## Try it
Transcribe the following entries word for word. End with the line where "wrist: (83, 57)" appears.

## Recorded data
--------------------

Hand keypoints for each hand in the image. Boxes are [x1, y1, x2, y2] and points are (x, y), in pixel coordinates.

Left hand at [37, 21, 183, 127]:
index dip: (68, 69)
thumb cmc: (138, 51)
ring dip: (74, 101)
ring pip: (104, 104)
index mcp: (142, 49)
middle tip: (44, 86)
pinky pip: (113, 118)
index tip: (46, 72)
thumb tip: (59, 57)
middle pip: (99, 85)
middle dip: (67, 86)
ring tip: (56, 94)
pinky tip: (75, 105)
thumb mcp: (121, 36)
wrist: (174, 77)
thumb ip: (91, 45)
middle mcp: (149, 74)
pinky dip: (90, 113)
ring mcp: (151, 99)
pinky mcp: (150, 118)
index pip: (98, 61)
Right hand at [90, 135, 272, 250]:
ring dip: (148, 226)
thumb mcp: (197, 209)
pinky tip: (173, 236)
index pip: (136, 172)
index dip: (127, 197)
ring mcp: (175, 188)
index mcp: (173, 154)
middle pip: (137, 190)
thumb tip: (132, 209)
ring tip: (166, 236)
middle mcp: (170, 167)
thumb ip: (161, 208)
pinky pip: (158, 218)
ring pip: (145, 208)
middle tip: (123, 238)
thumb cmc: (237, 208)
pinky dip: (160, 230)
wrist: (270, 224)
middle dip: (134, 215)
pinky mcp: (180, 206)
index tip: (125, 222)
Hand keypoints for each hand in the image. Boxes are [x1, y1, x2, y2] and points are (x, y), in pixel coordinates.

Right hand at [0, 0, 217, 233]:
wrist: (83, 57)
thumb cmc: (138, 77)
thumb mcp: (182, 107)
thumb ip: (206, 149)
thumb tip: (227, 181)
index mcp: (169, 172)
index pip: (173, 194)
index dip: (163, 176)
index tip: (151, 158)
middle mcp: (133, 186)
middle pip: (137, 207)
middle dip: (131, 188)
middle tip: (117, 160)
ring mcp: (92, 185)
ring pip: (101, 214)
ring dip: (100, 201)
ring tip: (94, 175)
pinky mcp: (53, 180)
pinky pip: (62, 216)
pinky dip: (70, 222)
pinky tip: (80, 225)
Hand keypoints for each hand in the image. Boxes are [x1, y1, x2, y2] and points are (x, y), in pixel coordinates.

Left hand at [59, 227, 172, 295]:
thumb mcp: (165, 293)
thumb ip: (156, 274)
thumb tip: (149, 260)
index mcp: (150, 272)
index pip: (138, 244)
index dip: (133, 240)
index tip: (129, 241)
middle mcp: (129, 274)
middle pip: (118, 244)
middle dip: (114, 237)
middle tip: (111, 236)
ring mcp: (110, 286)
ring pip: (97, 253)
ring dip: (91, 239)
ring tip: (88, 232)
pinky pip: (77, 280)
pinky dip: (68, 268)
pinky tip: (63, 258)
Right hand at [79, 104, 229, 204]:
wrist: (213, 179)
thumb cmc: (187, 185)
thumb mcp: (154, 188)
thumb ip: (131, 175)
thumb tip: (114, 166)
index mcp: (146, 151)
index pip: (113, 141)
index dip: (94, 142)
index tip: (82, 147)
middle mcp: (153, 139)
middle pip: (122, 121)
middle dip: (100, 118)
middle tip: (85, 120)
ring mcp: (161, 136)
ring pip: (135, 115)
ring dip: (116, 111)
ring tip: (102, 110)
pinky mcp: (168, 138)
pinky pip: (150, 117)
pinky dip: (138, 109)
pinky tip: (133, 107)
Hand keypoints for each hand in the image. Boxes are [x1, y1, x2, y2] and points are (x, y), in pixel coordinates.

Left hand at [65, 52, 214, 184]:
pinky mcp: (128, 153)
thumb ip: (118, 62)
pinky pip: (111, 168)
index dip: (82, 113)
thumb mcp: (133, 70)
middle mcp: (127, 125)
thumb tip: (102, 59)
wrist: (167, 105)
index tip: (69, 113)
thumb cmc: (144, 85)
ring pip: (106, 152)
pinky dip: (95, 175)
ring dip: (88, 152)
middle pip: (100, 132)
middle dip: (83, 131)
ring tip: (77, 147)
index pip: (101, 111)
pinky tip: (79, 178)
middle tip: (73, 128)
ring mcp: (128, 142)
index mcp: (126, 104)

--------------------

## Problem solution
Hand keypoints for each hand in the image. Boxes are [x1, y1, x2, y2] and points are (x, y), in pixel coordinates.

Left hand at [37, 21, 183, 127]:
index dip: (68, 69)
thumb cmc: (138, 51)
ring dip: (74, 101)
ring pip: (104, 104)
index mcp: (142, 49)
middle tip: (44, 86)
pinky pip: (113, 118)
index tip: (46, 72)
thumb tip: (59, 57)
middle pip: (99, 85)
middle dip: (67, 86)
ring tip: (56, 94)
pinky tip: (75, 105)
thumb mcp: (121, 36)
wrist: (174, 77)
thumb ip: (91, 45)
middle mcp: (149, 74)
pinky dip: (90, 113)
ring mcp: (151, 99)
pinky mcp: (150, 118)
index pip: (98, 61)
Right hand at [90, 135, 272, 250]:
ring dip: (148, 226)
thumb mcp: (197, 209)
pinky tip: (173, 236)
index pip: (136, 172)
index dip: (127, 197)
ring mcp: (175, 188)
index mcp: (173, 154)
middle pip: (137, 190)
thumb tip: (132, 209)
ring tip: (166, 236)
middle mcp: (170, 167)
thumb ip: (161, 208)
pinky pip: (158, 218)
ring pip: (145, 208)
middle tip: (123, 238)
thumb cmc: (237, 208)
pinky dip: (160, 230)
wrist: (270, 224)
middle dip: (134, 215)
pinky mcp: (180, 206)
index tip: (125, 222)
Hand keypoints for each hand in the image. Boxes are [x1, y1, x2, y2] and points are (x, y), in pixel coordinates.

Right hand at [0, 0, 217, 233]:
wrist: (83, 57)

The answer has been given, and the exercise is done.